UESF Teaching Resources

You can do hands-on science, math for pennies

You may not be able to buy much with a penny these days, but they make great teaching tools,” according to Stan DeBella, science teacher at Galileo Academy of Sciences High School. There are many worthwhile math and science classroom activities you can do with pennies.

Below are a few activities with which De Bella reports having had a lot of success in his high school classes. You can easily adapt these activities to upper elementary and middle school levels.
Because of space limitations, the activities are briefly summarized below. For more information and to download activity sheets, go to www.uesf.org/pennies.html.
In math classes:

• Demonstrate the concept of pi with marked pennies that are rolled across a number line. Mark a point on the edge of the penny with a white out pen. Draw a line on a piece of paper and place the penny on the line with the white mark touching the line. Mark this point on the line with a pencil. Then roll the penny along the line until the white mark is once again touching the line. Mark this spot with a pencil. Measure the diameter of the penny and the length of the line between the marks. By dividing the line length by the diameter of the penny you have determined the constant pi. Use several different coins because larger coins will have a better approximation of pi.

In science classes:
• Use pennies to show the concept of surface tension in the activity, “How Many Drops can You Pile on a Penny?” Use an eyedropper and different solutions to show the strength of hydrogen bonding.
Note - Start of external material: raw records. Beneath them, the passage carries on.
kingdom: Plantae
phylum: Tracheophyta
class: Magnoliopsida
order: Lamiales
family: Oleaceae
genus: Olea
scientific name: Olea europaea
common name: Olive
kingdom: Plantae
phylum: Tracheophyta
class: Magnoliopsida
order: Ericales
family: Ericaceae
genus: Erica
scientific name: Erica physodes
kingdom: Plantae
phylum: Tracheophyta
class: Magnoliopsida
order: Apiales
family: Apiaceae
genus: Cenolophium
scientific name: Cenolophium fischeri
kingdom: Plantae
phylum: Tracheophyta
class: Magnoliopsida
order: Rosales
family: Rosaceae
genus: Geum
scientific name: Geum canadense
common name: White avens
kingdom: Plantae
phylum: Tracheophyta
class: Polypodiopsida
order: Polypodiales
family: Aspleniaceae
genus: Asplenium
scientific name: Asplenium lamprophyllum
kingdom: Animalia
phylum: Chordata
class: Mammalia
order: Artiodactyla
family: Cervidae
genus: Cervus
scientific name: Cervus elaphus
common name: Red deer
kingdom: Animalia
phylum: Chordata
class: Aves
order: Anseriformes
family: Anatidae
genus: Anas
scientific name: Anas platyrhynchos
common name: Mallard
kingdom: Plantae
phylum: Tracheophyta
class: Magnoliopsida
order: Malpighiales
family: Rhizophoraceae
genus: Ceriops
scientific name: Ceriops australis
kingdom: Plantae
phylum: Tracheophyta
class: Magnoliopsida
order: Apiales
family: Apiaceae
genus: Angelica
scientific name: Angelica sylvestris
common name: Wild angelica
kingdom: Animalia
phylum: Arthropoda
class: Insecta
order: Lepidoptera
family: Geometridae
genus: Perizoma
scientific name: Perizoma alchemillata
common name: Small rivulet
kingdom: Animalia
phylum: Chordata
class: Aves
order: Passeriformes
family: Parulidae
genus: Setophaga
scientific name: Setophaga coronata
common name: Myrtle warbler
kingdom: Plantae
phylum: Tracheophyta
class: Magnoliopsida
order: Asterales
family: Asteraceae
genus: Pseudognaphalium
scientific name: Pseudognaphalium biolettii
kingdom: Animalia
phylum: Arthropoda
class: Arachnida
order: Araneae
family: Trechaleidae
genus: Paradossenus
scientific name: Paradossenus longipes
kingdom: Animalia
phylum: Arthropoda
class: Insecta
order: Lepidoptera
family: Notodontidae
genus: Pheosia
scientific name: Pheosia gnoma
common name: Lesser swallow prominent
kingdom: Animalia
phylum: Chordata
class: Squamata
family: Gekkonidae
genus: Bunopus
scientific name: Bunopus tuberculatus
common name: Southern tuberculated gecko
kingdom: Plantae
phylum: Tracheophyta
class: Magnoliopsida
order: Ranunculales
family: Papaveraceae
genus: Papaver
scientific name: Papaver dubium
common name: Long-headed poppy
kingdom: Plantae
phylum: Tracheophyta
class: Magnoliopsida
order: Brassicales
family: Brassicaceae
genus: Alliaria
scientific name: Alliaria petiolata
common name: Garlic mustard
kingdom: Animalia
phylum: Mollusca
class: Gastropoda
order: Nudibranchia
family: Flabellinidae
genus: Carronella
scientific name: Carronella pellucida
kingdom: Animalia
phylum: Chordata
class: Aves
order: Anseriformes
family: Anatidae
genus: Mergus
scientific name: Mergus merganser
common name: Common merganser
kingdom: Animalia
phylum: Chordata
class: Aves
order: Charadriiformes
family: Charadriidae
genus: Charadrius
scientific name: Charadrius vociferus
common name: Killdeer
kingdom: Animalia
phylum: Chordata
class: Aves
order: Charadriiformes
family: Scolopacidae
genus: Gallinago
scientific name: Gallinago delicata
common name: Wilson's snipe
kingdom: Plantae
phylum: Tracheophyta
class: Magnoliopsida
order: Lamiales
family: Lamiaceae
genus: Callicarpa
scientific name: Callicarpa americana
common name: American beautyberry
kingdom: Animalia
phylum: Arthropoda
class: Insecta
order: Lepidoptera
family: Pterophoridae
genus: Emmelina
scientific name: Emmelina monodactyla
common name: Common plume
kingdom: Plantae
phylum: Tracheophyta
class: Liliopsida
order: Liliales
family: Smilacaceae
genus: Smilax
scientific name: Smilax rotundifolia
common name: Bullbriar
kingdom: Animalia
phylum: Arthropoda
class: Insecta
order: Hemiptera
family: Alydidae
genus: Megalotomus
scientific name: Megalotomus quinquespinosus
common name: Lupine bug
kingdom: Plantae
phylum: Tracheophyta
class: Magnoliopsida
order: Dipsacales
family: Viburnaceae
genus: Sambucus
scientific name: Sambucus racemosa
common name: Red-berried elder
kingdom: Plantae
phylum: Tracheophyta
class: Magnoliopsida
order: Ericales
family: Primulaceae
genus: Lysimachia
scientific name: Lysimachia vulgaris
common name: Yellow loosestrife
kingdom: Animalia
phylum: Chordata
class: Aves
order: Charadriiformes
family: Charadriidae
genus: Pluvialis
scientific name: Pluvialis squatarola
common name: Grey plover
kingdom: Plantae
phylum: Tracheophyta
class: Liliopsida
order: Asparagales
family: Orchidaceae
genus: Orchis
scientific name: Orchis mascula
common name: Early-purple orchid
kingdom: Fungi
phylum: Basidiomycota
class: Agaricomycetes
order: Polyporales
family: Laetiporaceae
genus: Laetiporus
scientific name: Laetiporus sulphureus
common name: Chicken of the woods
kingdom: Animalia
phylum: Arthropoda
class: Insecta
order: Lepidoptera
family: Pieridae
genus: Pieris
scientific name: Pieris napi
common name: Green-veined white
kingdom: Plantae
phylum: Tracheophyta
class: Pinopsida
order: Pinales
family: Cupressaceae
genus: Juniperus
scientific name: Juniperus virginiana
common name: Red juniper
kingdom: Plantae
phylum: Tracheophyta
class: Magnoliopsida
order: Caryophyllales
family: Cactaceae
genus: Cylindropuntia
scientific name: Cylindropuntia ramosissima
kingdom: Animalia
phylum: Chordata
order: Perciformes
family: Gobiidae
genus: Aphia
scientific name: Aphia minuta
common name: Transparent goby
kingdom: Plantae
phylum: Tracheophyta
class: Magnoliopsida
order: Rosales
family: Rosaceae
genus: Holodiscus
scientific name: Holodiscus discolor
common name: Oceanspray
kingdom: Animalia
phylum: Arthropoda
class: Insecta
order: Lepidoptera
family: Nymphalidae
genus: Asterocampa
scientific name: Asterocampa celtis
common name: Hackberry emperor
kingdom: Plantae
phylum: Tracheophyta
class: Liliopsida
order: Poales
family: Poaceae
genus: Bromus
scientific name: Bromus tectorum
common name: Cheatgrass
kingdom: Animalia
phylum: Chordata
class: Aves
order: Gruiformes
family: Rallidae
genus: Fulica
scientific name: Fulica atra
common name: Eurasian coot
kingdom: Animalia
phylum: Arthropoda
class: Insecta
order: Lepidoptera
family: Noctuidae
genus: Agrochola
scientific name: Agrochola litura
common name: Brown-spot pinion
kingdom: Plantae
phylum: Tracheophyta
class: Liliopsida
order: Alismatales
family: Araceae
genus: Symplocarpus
The stronger the bonding, the more drops you can pile on a penny. Solutions are usually, NaCl (table salt), NaCO3 (washing soda) and pure water. Just add drops and count till the water flows off the penny.

• Demonstrate isotopes with the activity, “Pennium.” Pennies are great models for isotopes. No longer made from pure copper, their compositions from different years vary slightly in weight due to different chemical mixtures even though they look the same. (An isotope is any or two or more forms of an element having the same or very closely related properties and the same atomic number but different atomic weights.) By sorting, weighing and recording data on pennies, students can understand isotopes.

• Demonstrate oxidation/reduction reactions. Pennies are a ready source of copper that can demonstrate oxidation/reduction reactions with silver nitrate. Copper is more reactive than silver. When a solution of silver nitrate is placed around a penny, the copper reacts with the silver nitrate. A blue solution is formed while the silver is deposited on the penny. This results in silver crystals.